Removing Racism: The Colston Statue
Print Music Editor, Bridie Adams, assesses whether it was right to remove the controversial Colston Statue in Bristol
Edward Colston was a slave trader. This is a well-known historical fact. So why, in 2020, centuries after the slave trade was abolished, was there still a statue of him in Bristol? Why was there a need for exploitation to be held up in statue form, as if to be celebrated?
The statue should have been removed by the authorities years ago. It shouldn’t have come to what it did; there shouldn’t have been any need for it to be removed during a protest, but as Black Lives Matter demonstrators tore down the statue, disposing of it in the harbour, little was done to stop them. Avon and Somerset police decided not to intervene, saying that they would likely have faced violence from the protestors.
The removal of the statue has had widespread impacts. Schools and other organisations that have ‘Colston’ in their name are considering changing their names after the protest in Bristol. Calls are being made to remove other statues with similarly racist connotations around the UK.

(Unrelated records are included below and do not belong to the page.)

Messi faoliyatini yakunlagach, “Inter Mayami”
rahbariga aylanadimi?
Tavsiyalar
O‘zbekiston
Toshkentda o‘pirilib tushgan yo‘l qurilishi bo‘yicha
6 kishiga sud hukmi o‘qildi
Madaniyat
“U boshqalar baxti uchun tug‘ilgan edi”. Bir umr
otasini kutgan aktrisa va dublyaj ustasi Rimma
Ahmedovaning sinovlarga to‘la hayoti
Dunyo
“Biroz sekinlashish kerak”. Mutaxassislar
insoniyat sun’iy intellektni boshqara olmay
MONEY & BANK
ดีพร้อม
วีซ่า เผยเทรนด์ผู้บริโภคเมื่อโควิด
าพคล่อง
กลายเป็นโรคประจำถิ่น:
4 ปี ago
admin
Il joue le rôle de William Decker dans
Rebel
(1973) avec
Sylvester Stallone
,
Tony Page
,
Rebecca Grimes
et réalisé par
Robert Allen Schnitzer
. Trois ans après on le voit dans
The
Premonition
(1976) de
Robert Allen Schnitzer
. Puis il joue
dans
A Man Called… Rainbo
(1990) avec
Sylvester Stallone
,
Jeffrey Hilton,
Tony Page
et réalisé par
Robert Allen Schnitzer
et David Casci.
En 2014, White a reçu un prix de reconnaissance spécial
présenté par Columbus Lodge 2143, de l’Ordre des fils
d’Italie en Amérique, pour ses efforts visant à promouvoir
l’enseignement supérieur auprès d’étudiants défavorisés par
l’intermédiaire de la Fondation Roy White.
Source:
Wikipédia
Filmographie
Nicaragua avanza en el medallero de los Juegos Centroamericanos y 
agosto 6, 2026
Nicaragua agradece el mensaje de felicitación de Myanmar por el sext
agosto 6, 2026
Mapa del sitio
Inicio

It’s a crucial part of dismantling white privilege to know the history of prejudice that black people still face
Some are arguing that by removing Colston’s statue, a historical image has removed that shouldn’t be forgotten, and should instead be confronted and analysed. Of course, it’s important to learn about slavery. It’s important to know what went wrong and how. It’s a crucial part of dismantling white privilege to know the history of the prejudice that black people still face. History can’t, and shouldn’t, be erased – there are countless sources to learn about slavery and slave traders without the need for statues and places named after them to be reminded. There are ways of learning this history that don’t involve a statue of a slave trader still standing, immortalized almost as a hero. The history of the statue is of course significant, but its removal is equally so. This is an extremely historical event in itself.